» Exercise goal
Could you retype all of the records exactly, leaving out every picture?

Given information section start

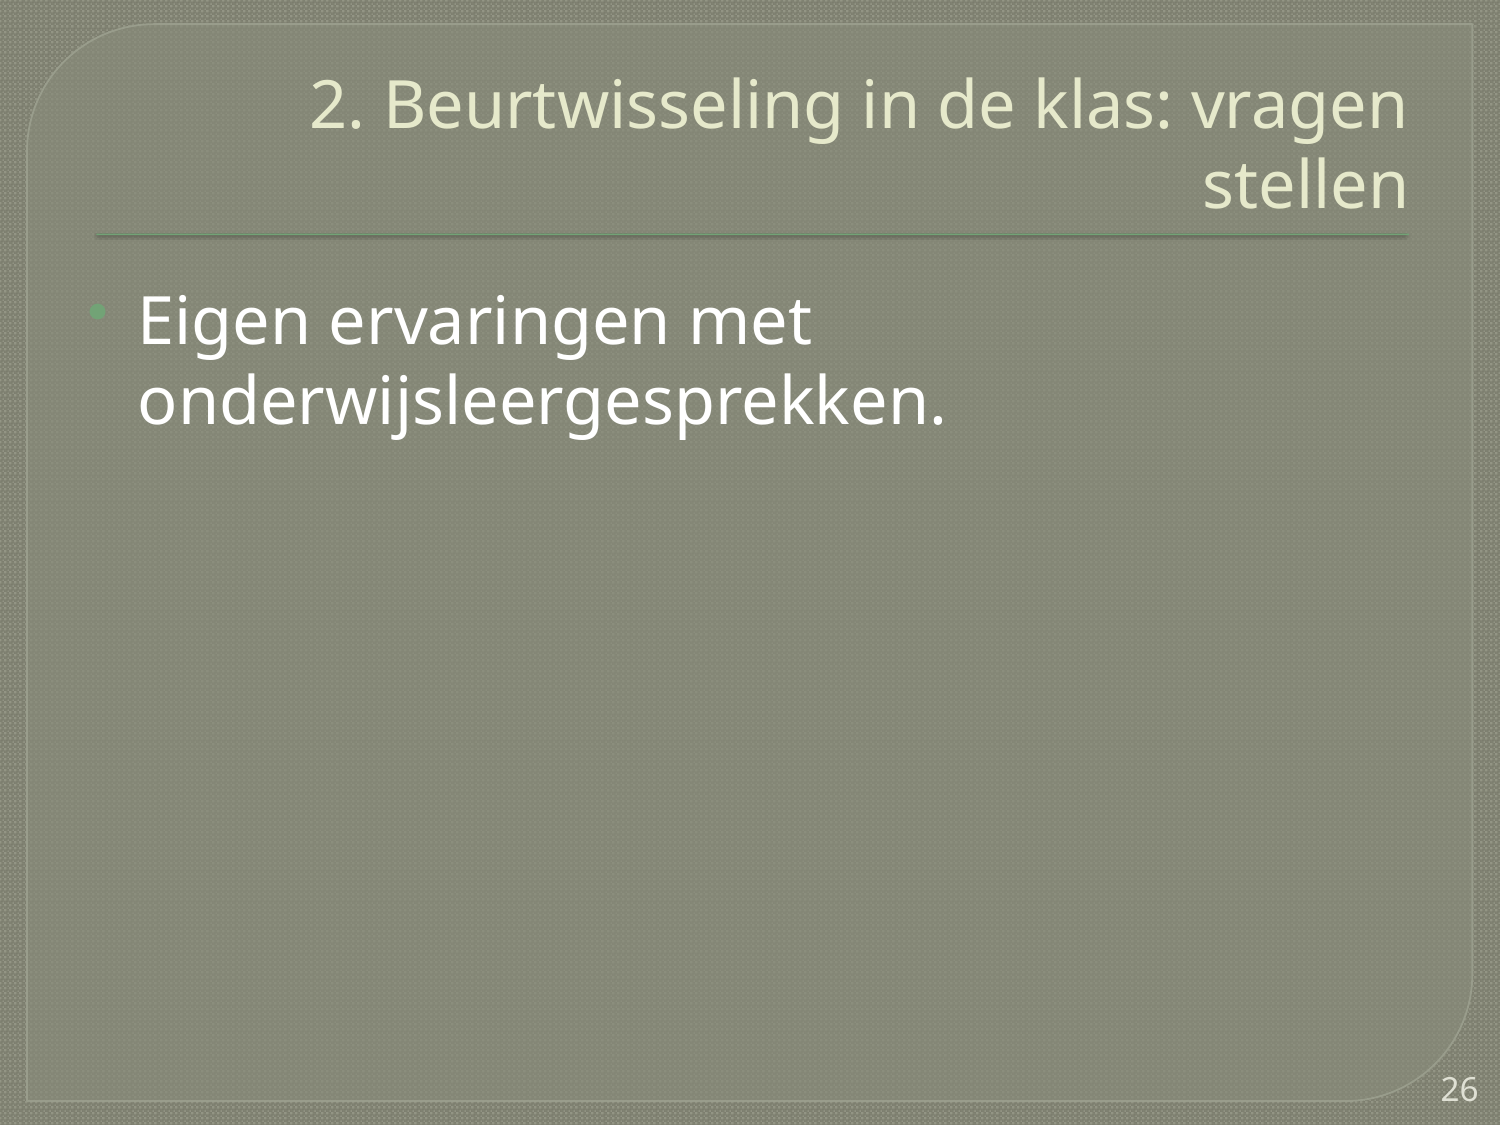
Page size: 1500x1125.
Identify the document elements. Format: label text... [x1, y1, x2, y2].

list Eigen ervaringen met onderwijsleergesprekken. [75, 270, 1425, 1013]
slide_number 26 [1417, 1068, 1494, 1114]
title 2. Beurtwisseling in de klas: vragen stellen [75, 41, 1425, 230]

Given information section end

» Reply
Page size: 1500x1125.
Identify the document elements. Format: label text... [x1, y1, x2, y2].

list Eigen ervaringen met onderwijsleergesprekken. [75, 270, 1425, 1013]
slide_number 26 [1417, 1068, 1494, 1114]
title 2. Beurtwisseling in de klas: vragen stellen [75, 41, 1425, 230]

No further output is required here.